Penting untuk menjaga kesabaran dan ketertiban saat melempar jumrah, karena area tersebut sangat padat. Jangan memaksakan diri dan ikuti petunjuk petugas agar ibadah tetap sah dan aman.
Tahallul dan Penyembelihan Hewan Qurban
Tahallul adalah keluar dari larangan ihram, ditandai dengan mencukur atau memotong rambut. Bagi laki-laki dianjurkan mencukur habis, sedangkan wanita cukup memotong sekitar satu ruas jari.
Penyembelihan hewan qurban merupakan rukun penting dalam haji tamattu’ dan qiran, sebagai bentuk syukur dan mengikuti sunnah Nabi Ibrahim. Daging qurban dibagikan kepada fakir miskin di sekitar Mekkah, sebagai wujud solidaritas sosial. Setelah tahallul dan thawaf ifadhah, jamaah telah bebas dari sebagian besar larangan ihram, kecuali berhubungan suami-istri yang baru diizinkan setelah thawaf ifadhah.
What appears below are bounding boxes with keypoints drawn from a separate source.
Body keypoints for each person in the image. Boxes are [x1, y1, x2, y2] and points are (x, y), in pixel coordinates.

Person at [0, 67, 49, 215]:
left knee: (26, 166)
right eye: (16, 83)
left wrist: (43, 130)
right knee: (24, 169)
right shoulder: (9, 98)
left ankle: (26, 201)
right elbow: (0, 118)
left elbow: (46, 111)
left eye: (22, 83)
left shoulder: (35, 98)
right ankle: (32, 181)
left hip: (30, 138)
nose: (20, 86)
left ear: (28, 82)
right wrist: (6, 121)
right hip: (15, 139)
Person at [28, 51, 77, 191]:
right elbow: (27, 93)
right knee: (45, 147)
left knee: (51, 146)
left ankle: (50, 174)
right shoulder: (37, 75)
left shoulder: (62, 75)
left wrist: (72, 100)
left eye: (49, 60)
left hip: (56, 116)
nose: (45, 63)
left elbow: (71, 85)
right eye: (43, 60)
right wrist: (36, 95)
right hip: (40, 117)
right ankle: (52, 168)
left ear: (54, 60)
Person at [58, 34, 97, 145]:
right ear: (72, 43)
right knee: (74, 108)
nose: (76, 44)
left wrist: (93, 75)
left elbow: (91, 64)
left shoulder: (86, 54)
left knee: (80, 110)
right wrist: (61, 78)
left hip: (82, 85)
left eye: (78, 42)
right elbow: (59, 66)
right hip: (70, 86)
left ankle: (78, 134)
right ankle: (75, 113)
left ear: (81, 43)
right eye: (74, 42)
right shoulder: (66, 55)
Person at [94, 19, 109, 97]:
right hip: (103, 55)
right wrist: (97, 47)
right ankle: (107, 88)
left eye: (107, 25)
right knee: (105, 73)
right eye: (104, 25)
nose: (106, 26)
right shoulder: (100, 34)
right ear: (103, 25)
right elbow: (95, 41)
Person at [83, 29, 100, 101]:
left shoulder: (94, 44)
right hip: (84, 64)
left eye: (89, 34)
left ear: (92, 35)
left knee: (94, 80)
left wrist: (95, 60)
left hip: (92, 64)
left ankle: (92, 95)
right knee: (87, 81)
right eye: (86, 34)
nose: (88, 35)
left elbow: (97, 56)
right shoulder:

Evaluasi Diri di Setiap Tahapan Ibadah
Setiap tahapan dalam haji bukan hanya ritual fisik, tapi juga evaluasi batin. Mulai dari ihram yang melatih kesederhanaan, Arafah yang mengajak merenung, hingga lempar jumrah yang mendidik agar tegas terhadap hawa nafsu.
Jamaah sebaiknya menjadikan perjalanan haji sebagai peta transformasi diri. Bertanya dalam hati: ‘Apakah aku lebih sabar setelah wukuf?’, ‘Apakah aku bisa meninggalkan dosa setelah melempar jumrah?’, ‘Apakah aku lebih zuhud setelah bermalam di Mina?’.
Haji adalah perjalanan pulang, bukan hanya ke Tanah Air, tapi pulang kepada fitrah jiwa yang bersih dan tunduk kepada Allah. Maka jangan biarkan kelelahan fisik mengalahkan tujuan spiritual.